Mistro’s teams don’t practice over 20 hours per week in season, nor do they work out more than eight hours a week in the summer, which are both D-II requirements.

“I’m not worried, because I feel like we kind of do it all anyway,” Mistro said. “We’re prepared because of the way we run our program.”

Mistro said he has approached recruiting differently, but not necessarily because of the rules. Different types of athletes expect to compete at the highest level of the NSIC, and those types of athletes will obviously consume scholarship dollars, or scholarship equivalency, which could possibly impact roster size.

With that being said, coach Mistro noted that interest in playing football for the Jimmies has increased since UJ’s D-II plans became public.

“Our recruiting class is already ahead of where it’s been in years past because we have guys interested in NCAA Division II,” Mistro said.

UJ women’s soccer coach Nick Becker also knows what to expect in the coming months, as a former gradate assistant at Northern State. He’ll be looking at dialing back off-season training hours, which will be capped at eight.

“We’re well over that now, so I think we’ll have to be a little bit more creative on how we can fit under those eight hours,” Becker said.

Jimmie women’s soccer usually squares off against NCAA D-I and D-II opponents in the spring and preseason, giving them a heads up on the road ahead.

“I think the level is much closer for us because of the competition over years,” Becker said. “We’ve spent the last 10 years trying to recruit that level, and when I lose kids, I’m losing them to D-I or D-II schools, not other NAIA schools. So, the (NCAA) blue dot helps us.”

The NSIC, however, doesn’t field men’s soccer, men’s volleyball or women’s wrestling, but Hieb said UJ is working on solutions.

“Women’s wrestling can continue to wrestle at opens and compete at the NCAA national championship. Some NSIC teams might eventually crop up,” Hieb said. “We’re looking at affiliated memberships for men’s soccer and men’s volleyball. I feel we’ll be able to find pretty good solutions for both.”

Since joining the GPAC, UJ athletic teams have won nine conference championships and a national championship in volleyball, the school’s first national team championship.

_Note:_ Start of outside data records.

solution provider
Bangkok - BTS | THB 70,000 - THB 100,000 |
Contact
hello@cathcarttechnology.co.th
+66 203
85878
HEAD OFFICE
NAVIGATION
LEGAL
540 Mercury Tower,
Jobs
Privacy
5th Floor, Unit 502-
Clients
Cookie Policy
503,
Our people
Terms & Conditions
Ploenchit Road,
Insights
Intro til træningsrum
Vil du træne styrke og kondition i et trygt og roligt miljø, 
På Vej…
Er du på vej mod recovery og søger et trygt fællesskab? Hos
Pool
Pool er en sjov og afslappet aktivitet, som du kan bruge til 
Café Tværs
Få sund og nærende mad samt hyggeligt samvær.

Similar success will take time in the NSIC, but UJ leaders are confident the Jimmies will get there. Teams from the NSIC have claimed 25 national championships since the league’s inception in 1992.

“Student experience is A-1 for me, but what adds to a good student experience is winning games. That’s a pretty fun experience,” Hieb said. “We know there will be some challenges and growing pains, but this is where we think we belong and it’s not about what’s best for us a year from now, or two years from now. It’s about what’s best for our long-term future.”

And UJ’s long-term future will again include plenty of alumni at road games, familiar teams for the local media cover, and bus rides fit for a few peanut butter and jelly sandwiches.

“We will be playing schools that were in our conference at one time or were on our non-conference schedules for decades,” Dr. Peterson said. “If those universities had never left to go to the NCAA, they would be the universities we would still be playing today.

“It definitely feels like we’re back home.”